M. G. : Pas totalement, et c’est une chose que j’ai apprise grâce à Jean-Christophe : en scénographie, on travaille toujours en fonction d’un lieu précis. Il est essentiel de se projeter dans un espace réel et de mener une réflexion théorique avant de concrétiser la mise en scène. Cette résidence nous a permis de développer des idées, de construire une démarche et d’élaborer des dispositifs adaptables à différents lieux. Concevoir une scénographie sans espace défini reste un exercice délicat. Cette expérience m’a également beaucoup appris sur la manière d’appréhender l’espace. Jusqu’ici, j’avais rarement collaboré avec des scénographes ou des commissaires d’exposition, ce qui m’amenait à concevoir seule mes installations. C’était un processus complexe, que je trouvais difficile. Avec Jean-Christophe, nous avons travaillé sur une forme et une structure, mais elles restent en évolution. L’objectif est d’explorer toutes les potentialités qu’offre un espace pour une exposition.
J.-C. L. : Il s’agissait avant tout d’un processus expérimental. L’enjeu n’était pas de concevoir une scénographie définitive, mais d’ouvrir des pistes et d’engager une réflexion qui amène Marion à faire des choix, comme sélectionner ses images. Comme elle l’a souligné, le projet n’est pas encore achevé, mais il pourra se reconfigurer et se redéployer dans d’autres contextes d’exposition. En revanche, le travail de réflexion sur le corpus photographique a bien avancé.

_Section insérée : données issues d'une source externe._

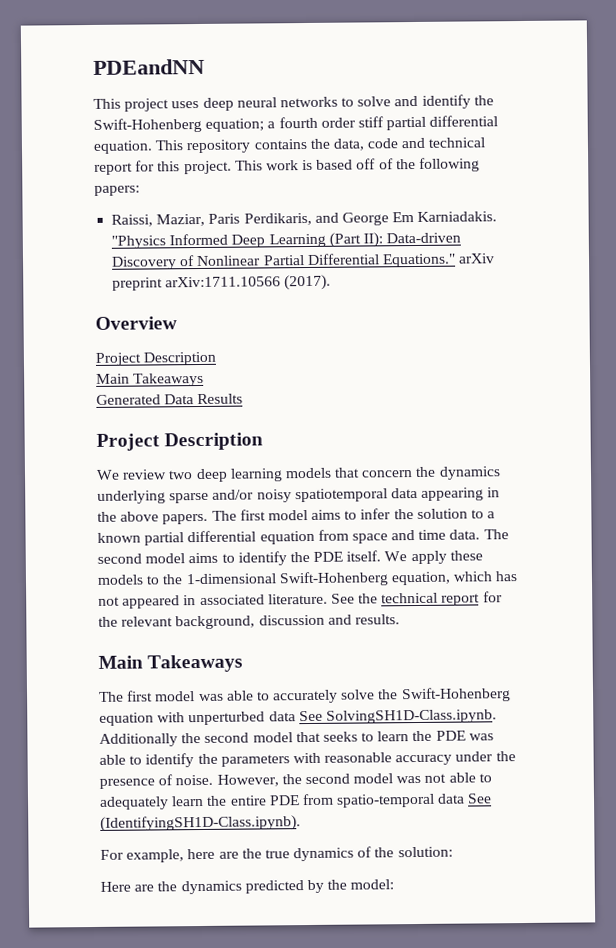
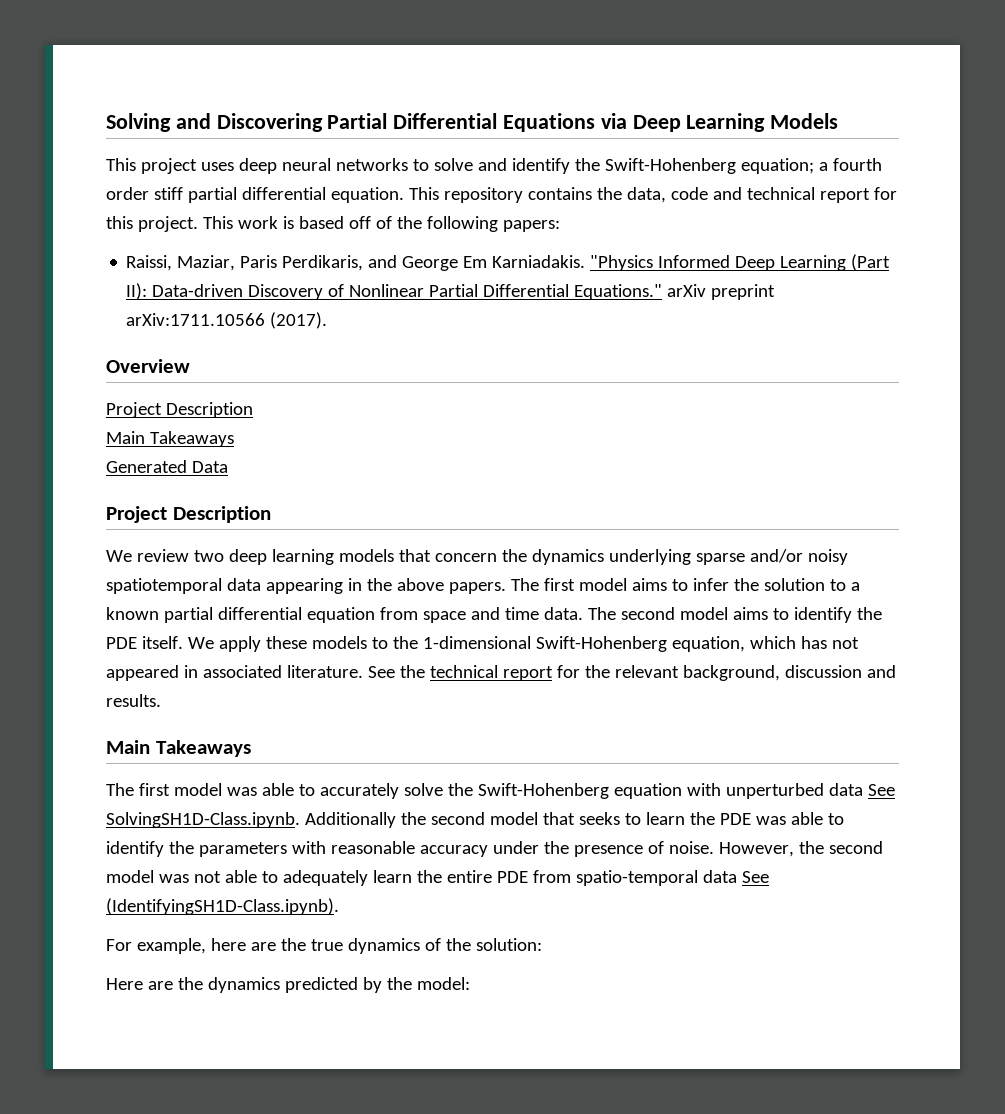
[93,58,205,75] PDEandNN -> [106,113,839,132] Solving and Discovering Partial Differential Equations via Deep Learning Models
[197,393,244,405] Results -> (228, 467) none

Avez-vous également expérimenté de nouveaux supports, notamment en matière de tirage ?
M. G. : C'est à ce niveau que j'ai expérimenté et mis en place de nouvelles choses, en montrant par exemple une partie du travail sous forme de projection, un format qui apporte une dimension différente au travail. Cette réflexion sur le support a été enrichie par mes échanges avec Jean-Christophe. Nous avons également décidé d’intégrer des éléments sonores en enregistrant des témoignages de patients et patientes dans les institutions où j’avais réalisé mes prises de vue. L’idée était de leur montrer mes photographies et de recueillir leurs interprétations. Ce dispositif sonore constitue désormais une part importante du projet. Il permet d’impliquer activement les personnes photographiées et de ne pas les réduire au simple statut de sujets d’image.
Quelle est la suite pour ce projet ?
M. G. : La série sera exposée à l’automne 2025 au musée Nicéphore Niépce, dans le cadre de l’exposition « Face à ce qui se dérobe, les clichés de la folie ». Elle sera présentée aux côtés de tirages issus des collections du musée, ce qui apportera une nouvelle mise en perspective du travail. Un livre est également en préparation avec les éditions du Bec en l’Air, à paraître en octobre prochain. Tout ce que j’ai développé durant la résidence s’avère précieux pour la conception de la maquette de l’ouvrage. Par ailleurs, je poursuis le travail d’enregistrement des témoignages de patients afin d’enrichir la série.
Quel bilan tirez-vous de cette résidence ? Quels conseils donneriez-vous aux femmes photographes intéressées par ce programme ?
M. G. : Cette résidence a été une expérience très enrichissante. Elle m’a permis de travailler avec Jean-Christophe, mais aussi de rencontrer Alexandra Pouzet, autre lauréate du programme, avec qui j’ai noué une belle relation amicale et artistique.
Je recommande vivement cette résidence aux femmes photographes, car elle permet de progresser rapidement sur un projet et d’explorer de nombreuses pistes en peu de temps. L’organisation est particulièrement bien pensée. J’aurais peut-être aimé que la restitution s’étende sur une durée plus longue, afin d’avoir davantage de temps pour rencontrer des professionnels en rendez-vous individuels.
Elles & Cité est un programme de résidences de recherche et de création dédié aux femmes photographes en milieu de carrière, basées en dehors de la région Ile-de-France. A l’initiative et avec le soutien du ministère de la Culture et de la Cité internationale des arts, Elles & Cité reçoit également le soutien de la Fondation d’entreprise Neuflize OBC et de l’ADAGP.